Let’s Talk About Family: Hispanic Heritage, Dennis

My family history is atypical from other Latina and Latino students.

Their beautiful stories of their families giving up their homeland to come to America in search of a better opportunity are starkly different from my own.

My family history is shrouded in mystery, as those who could elaborate on it are estranged, mentally divorced from reality or have died.

Piqued with curiosity to investigate my family history, I had only hearsay stories my mother vaguely remember from her childhood and the Church of Latter Day Saints family record database. Paywalls kept me from researching information of my own history, my mother had very few details of her own family, and even less facts about my father’s.

I have come to the shaky conclusion that both my mother and father’s families resided in Texas as the border changed from Mexico to The Republic of Texas to the United States, to the Confederacy and back to the U.S., until finally moving to Covina and Azusa, respectively.

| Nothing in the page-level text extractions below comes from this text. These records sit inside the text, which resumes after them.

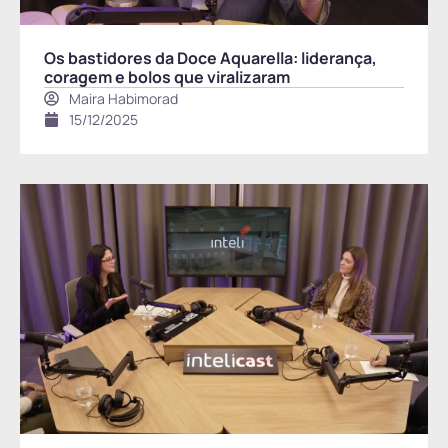
Os bastidores da Doce Aquarella: liderança,
coragem e bolos que viralizaram
Maira Habimorad
15/12/2025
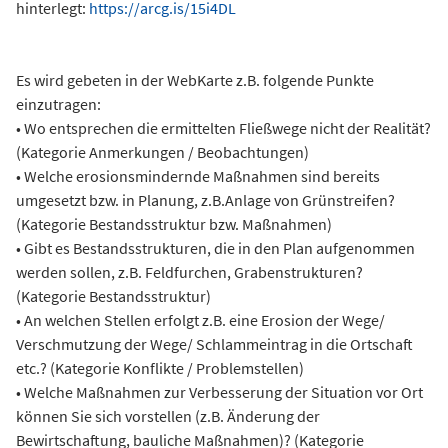
hinterlegt:
https://arcg.is/15i4DL
Es wird gebeten in der WebKarte z.B. folgende Punkte
einzutragen:
• Wo entsprechen die ermittelten Fließwege nicht der Realität?
(Kategorie Anmerkungen / Beobachtungen)
• Welche erosionsmindernde Maßnahmen sind bereits
umgesetzt bzw. in Planung, z.B.Anlage von Grünstreifen?
(Kategorie Bestandsstruktur bzw. Maßnahmen)
• Gibt es Bestandsstrukturen, die in den Plan aufgenommen
werden sollen, z.B. Feldfurchen, Grabenstrukturen?
(Kategorie Bestandsstruktur)
• An welchen Stellen erfolgt z.B. eine Erosion der Wege/
Verschmutzung der Wege/ Schlammeintrag in die Ortschaft
etc.? (Kategorie Konflikte / Problemstellen)
• Welche Maßnahmen zur Verbesserung der Situation vor Ort
können Sie sich vorstellen (z.B. Änderung der
Bewirtschaftung, bauliche Maßnahmen)? (Kategorie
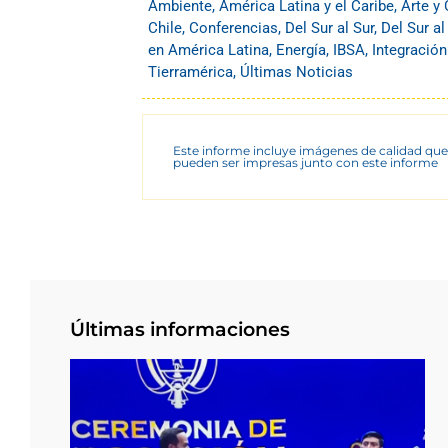
Ambiente
,
América Latina y el Caribe
,
Arte y 
Chile
,
Conferencias
,
Del Sur al Sur
,
Del Sur al
en América Latina
,
Energía
,
IBSA
,
Integración
Tierramérica
,
Últimas Noticias
Este informe incluye imágenes de calidad que
pueden ser impresas junto con este informe
Últimas informaciones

There is also a very good chance that some of my ancestors fought in the Civil War in the Benevidas Calvary, the all-Mexican cavalry in the Confederate Army. My family hopes this possibility to not be true and there was just some other Camargo family from San Antonio, Texas.

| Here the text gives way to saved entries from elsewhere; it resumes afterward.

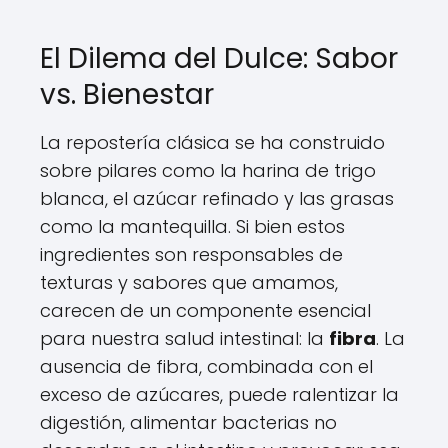
El Dilema del Dulce: Sabor
vs. Bienestar
La repostería clásica se ha construido
sobre pilares como la harina de trigo
blanca, el azúcar refinado y las grasas
como la mantequilla. Si bien estos
ingredientes son responsables de
texturas y sabores que amamos,
carecen de un componente esencial
para nuestra salud intestinal: la
fibra
. La
ausencia de fibra, combinada con el
exceso de azúcares, puede ralentizar la
digestión, alimentar bacterias no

My parents know little of their family histories, as they grew up in the 1970s, a time when many Latino families downplayed their heritage to fit in better with the then majority-white populations of Azusa and Covina.

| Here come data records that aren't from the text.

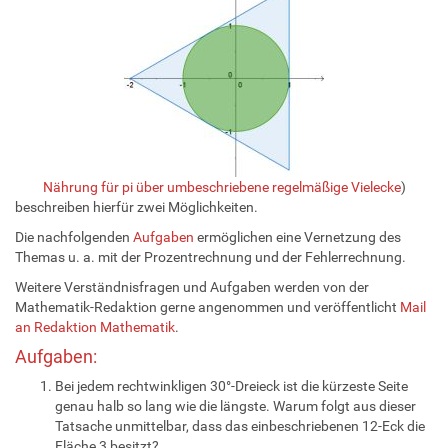
Nährung für pi über umbeschriebene regelmäßige Vielecke
)
beschreiben hierfür zwei Möglichkeiten.
Die nachfolgenden
Aufgaben
ermöglichen eine Vernetzung des
Themas u. a. mit der Prozentrechnung und der Fehlerrechnung.
Weitere Verständnisfragen und Aufgaben werden von der
Mathematik-Redaktion gerne angenommen und veröffentlicht
Mail
an Redaktion Mathematik
.
Aufgaben:
Bei jedem rechtwinkligen 30°-Dreieck ist die kürzeste Seite
genau halb so lang wie die längste. Warum folgt aus dieser
Tatsache unmittelbar, dass das einbeschriebenen 12-Eck die
Fläche 3 besitzt?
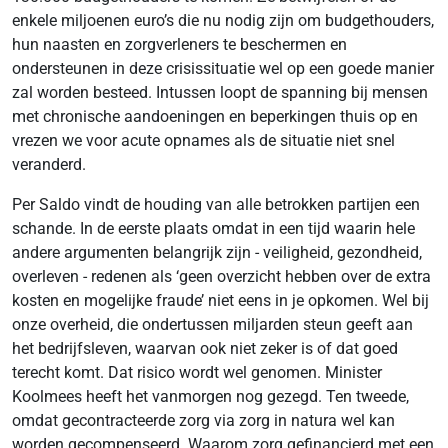
enkele miljoenen euro’s die nu nodig zijn om budgethouders,
hun naasten en zorgverleners te beschermen en
ondersteunen in deze crisissituatie wel op een goede manier
zal worden besteed. Intussen loopt de spanning bij mensen
met chronische aandoeningen en beperkingen thuis op en
vrezen we voor acute opnames als de situatie niet snel
veranderd.
Per Saldo vindt de houding van alle betrokken partijen een
schande. In de eerste plaats omdat in een tijd waarin hele
andere argumenten belangrijk zijn - veiligheid, gezondheid,
overleven - redenen als ‘geen overzicht hebben over de extra
kosten en mogelijke fraude’ niet eens in je opkomen. Wel bij
onze overheid, die ondertussen miljarden steun geeft aan
het bedrijfsleven, waarvan ook niet zeker is of dat goed
terecht komt. Dat risico wordt wel genomen. Minister
Koolmees heeft het vanmorgen nog gezegd. Ten tweede,
omdat gecontracteerde zorg via zorg in natura wel kan
worden gecompenseerd. Waarom zorg gefinancierd met een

Because of the racism my grandparents and great-grandparents endured as Mexican-Americans, they feared for the generations that followed.

They did not teach my parents Spanish, and they gave them Anglo names. This distancing from our roots continued on to my generation.

We were protected as much as possible from racism, but in the process, we lost our identity.

This loss of identity is makes us who were are– Chicanos and Chicanas– not Mexican enough for la patria, but not white enough for America.

Recently, my sister gave birth, launching a new generation in our family.

We are prepared to ensure this child knows what little we know of our history. We are now in the middle of history-making.

Podemos hacer una nueva, orgullosa historia para la familia.